Fabio Cunha, professor de metodologia da pesquisa no Centro Universitário Fieo (Unifieo), encontra no ensino superior uma defasagem enorme nos alunos em relação à pesquisa. “Na universidade, as aulas de metodologia da pesquisa partem do básico, pois os alunos não sabem pesquisar e inserir o conteúdo num trabalho de forma a não ser tornar plágio.” O professor explica que há vários aspectos envolvidos, desde a leitura, interpretação de texto até a síntese com o discurso do próprio discente. “Percebemos que os alunos que gostam de ler desde a época da escola, independentemente do gênero literário, são os que no decorrer do ano, já na graduação, possuem um desempenho melhor nas pesquisas, tanto na interpretação dos textos quanto na escrita.”

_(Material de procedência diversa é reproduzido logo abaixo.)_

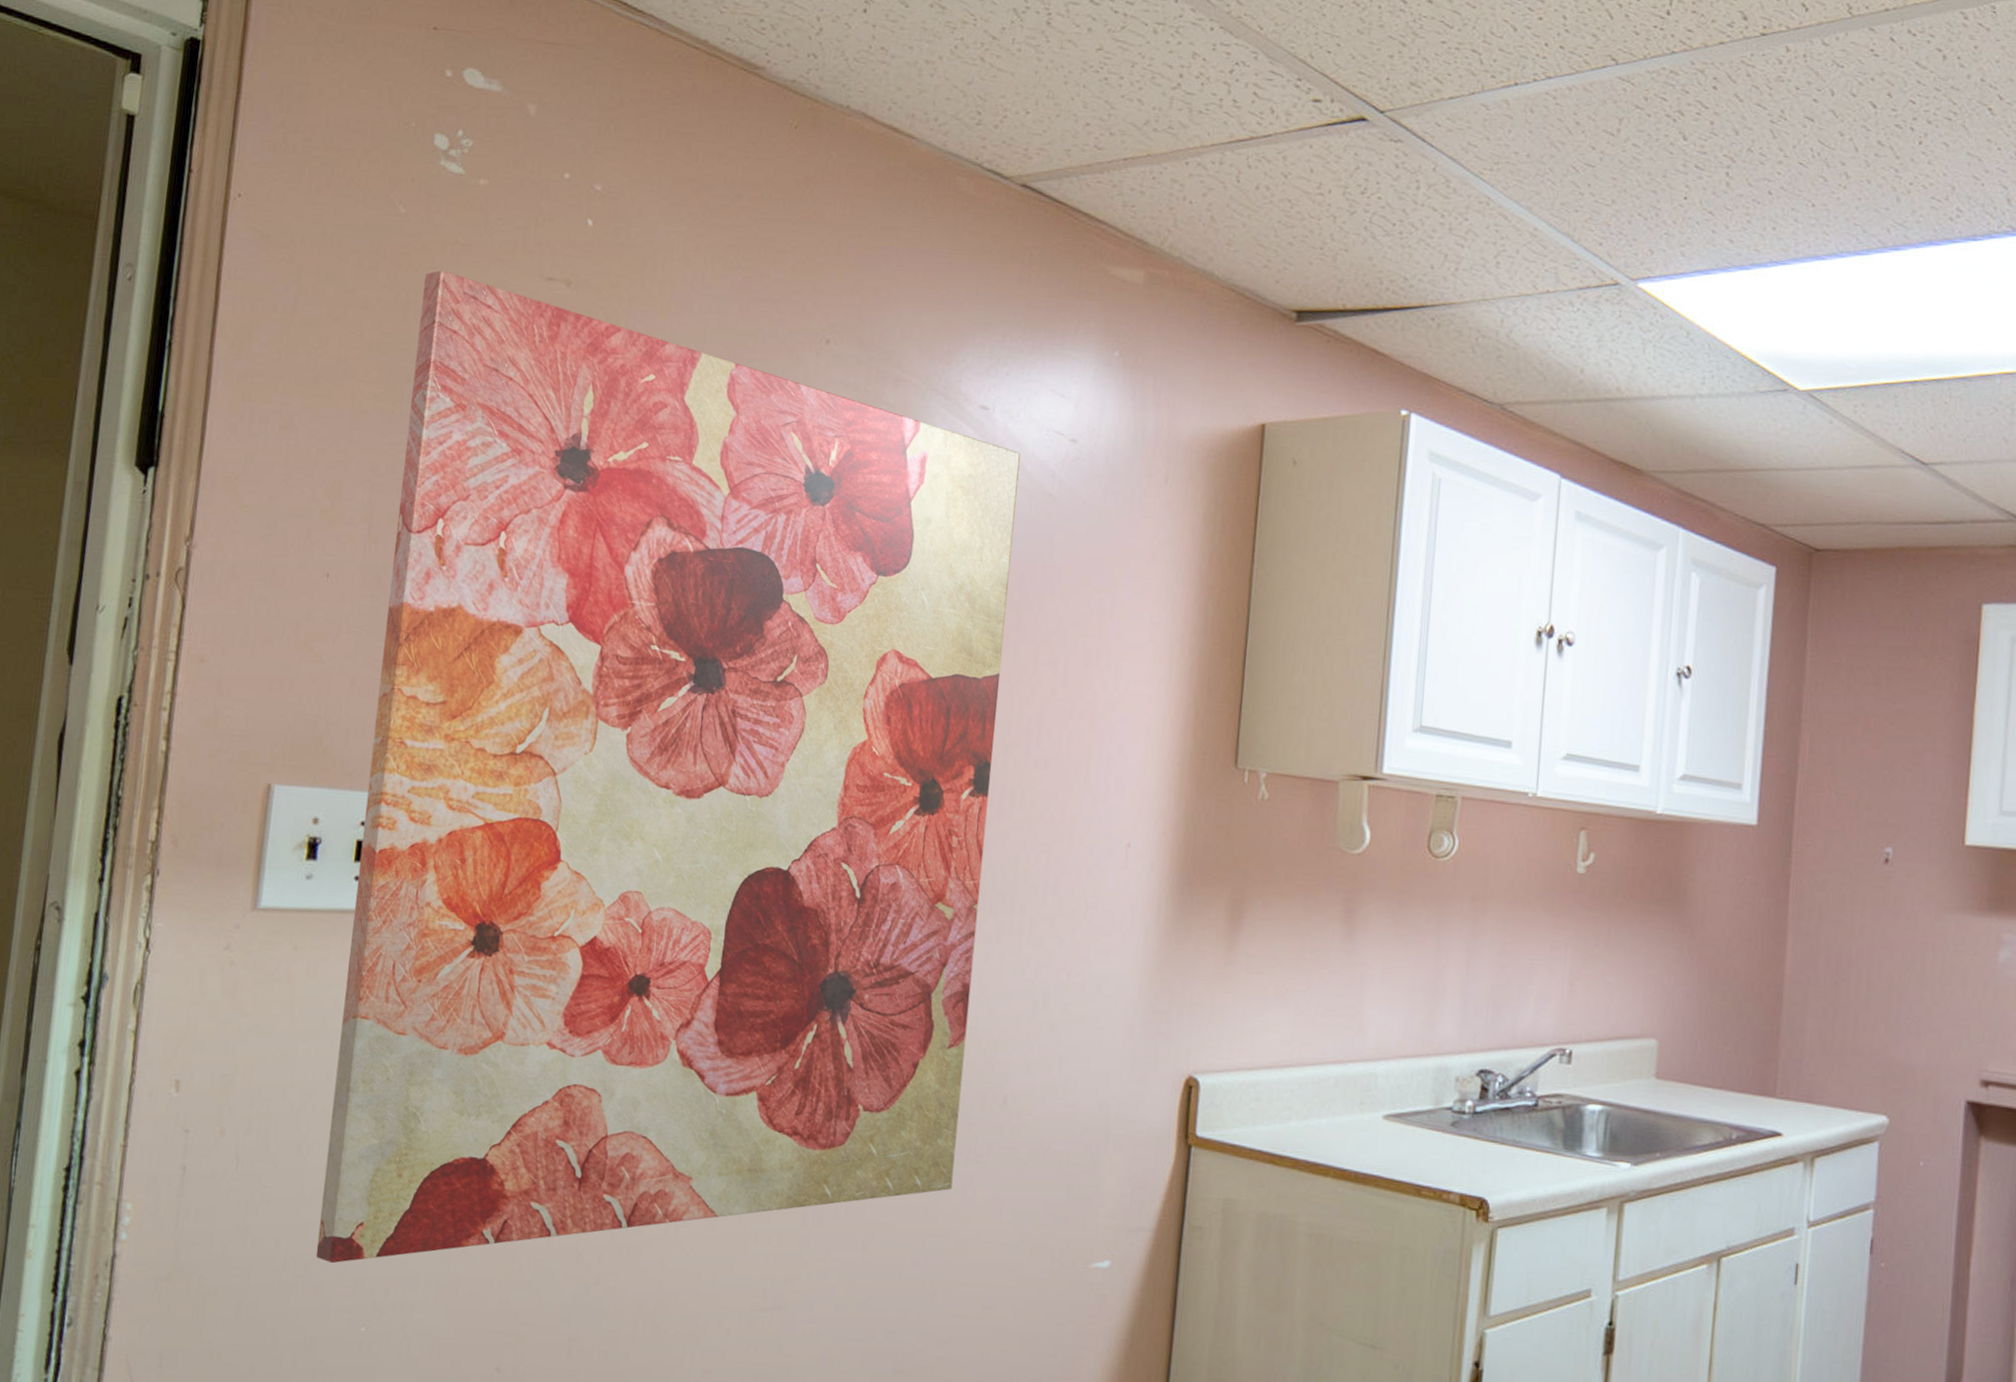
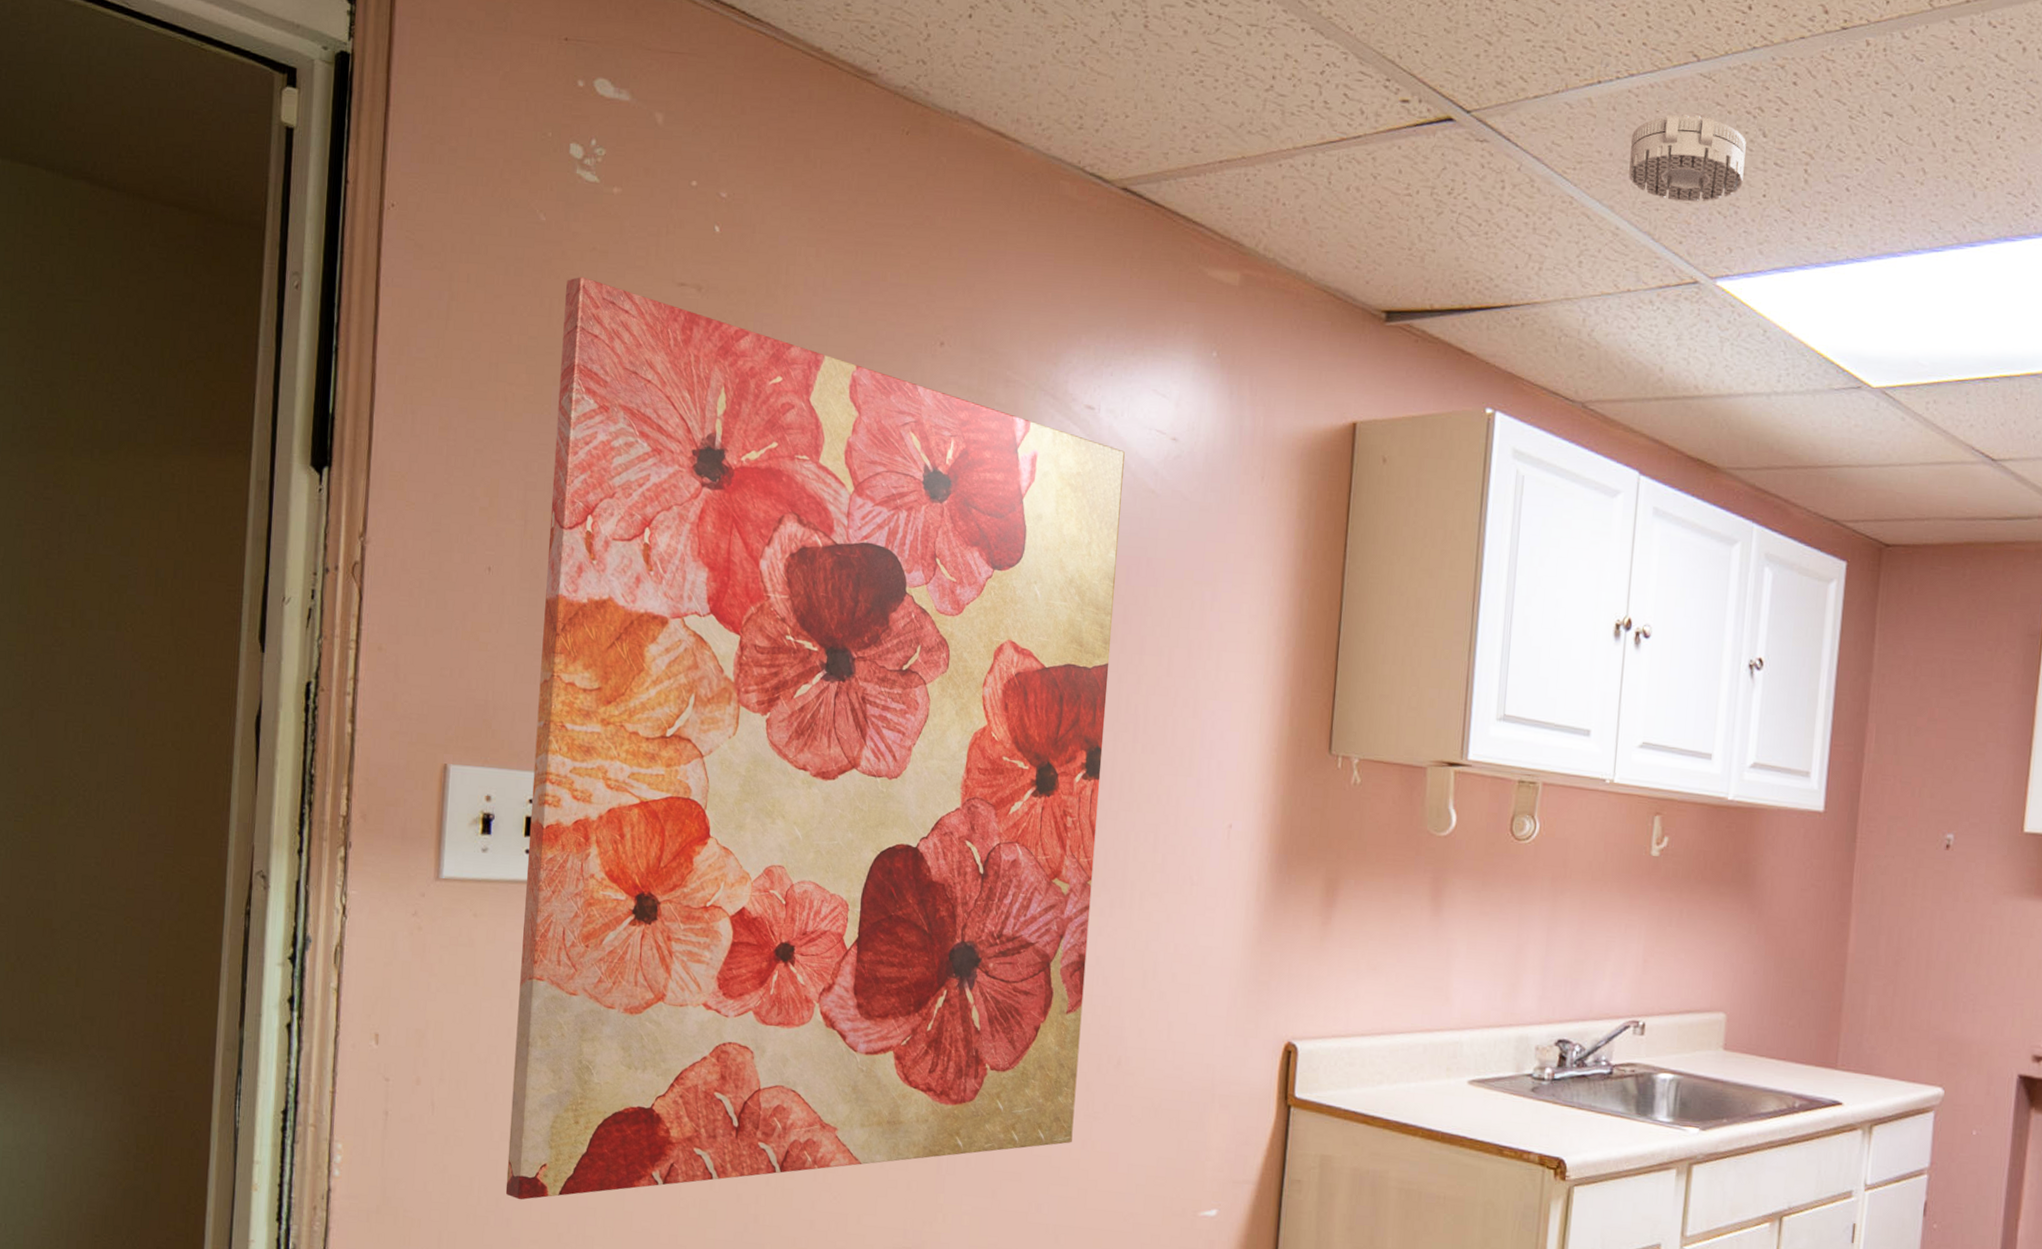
smoke detector: none [1547,116,1666,204] -> present [1629,113,1746,202]

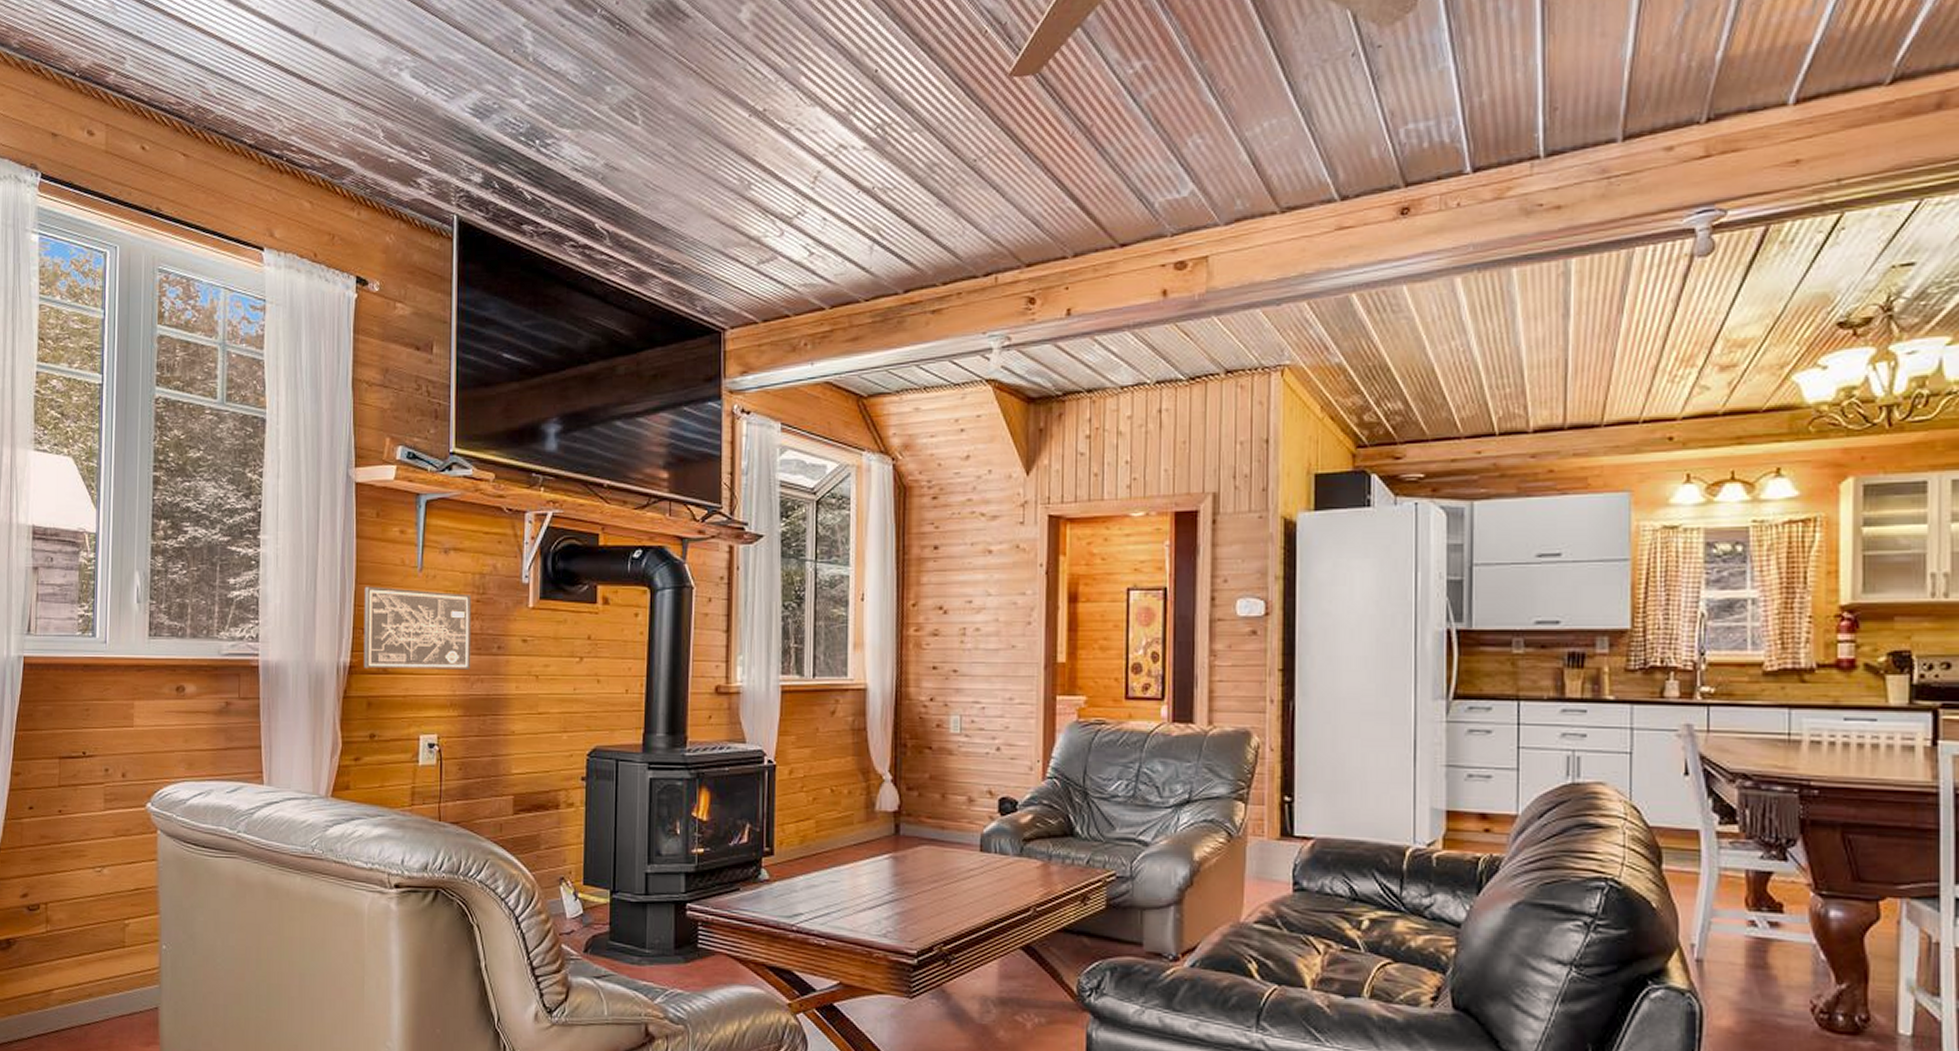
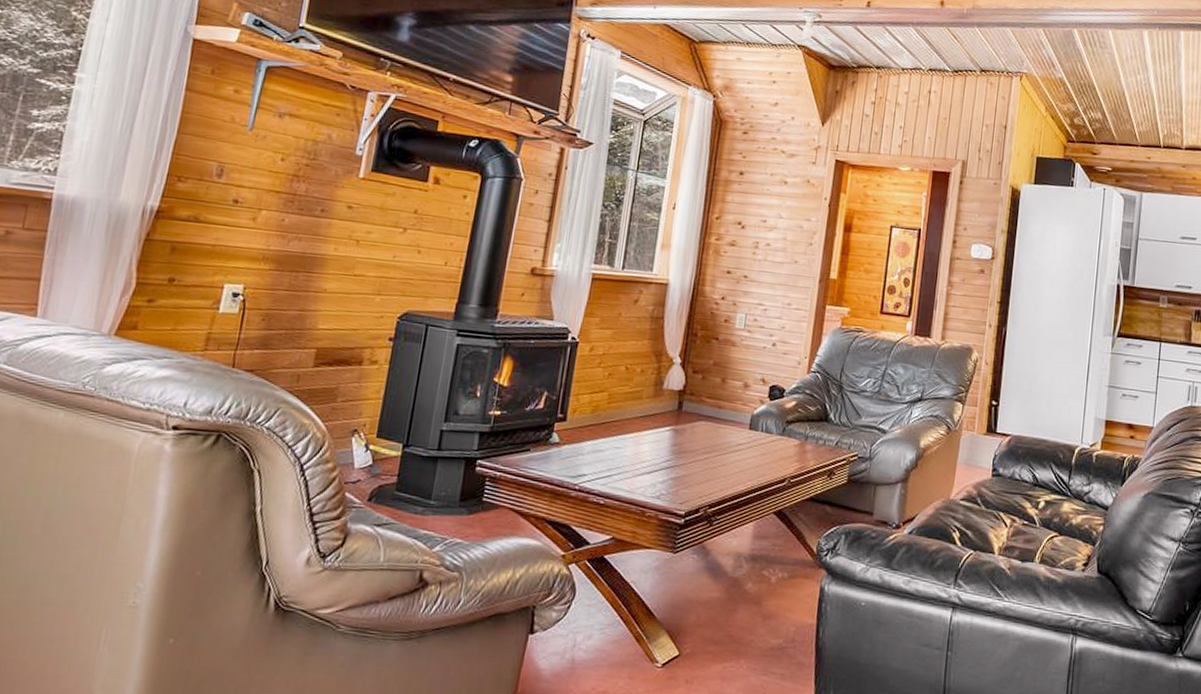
wall art: present [363,586,472,670] -> none [173,137,302,228]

Ele acredita que a escola deveria introduzir os conceitos básicos da pesquisa para que ao chegar à universidade o aluno pudesse partir para a prática da pesquisa científica, cuja base é a mesma e é utilizada em toda a sua trajetória acadêmica.
É papel do professor ensinar o aluno a discernir o que é um site confiável e técnico de um site de opiniões, sem argumentação científica crível, que os conteúdos e materiais disponibilizados na internet não são públicos, que possuem um dono e que é preciso respeitar autorias, que o roubo de ideias, grosso modo, é crime, afirma Wagner.
“O desafio é fazer com que a pesquisa encante o aluno. Precisamos discutir mais sobre o tema, oferecer formações continuadas para ensinar a pesquisar; preparar os futuros professores para lidar com o ensino da pesquisa na escola. O plágio, ou a cópia, é apenas uma ponta deste iceberg”, finaliza Wagner.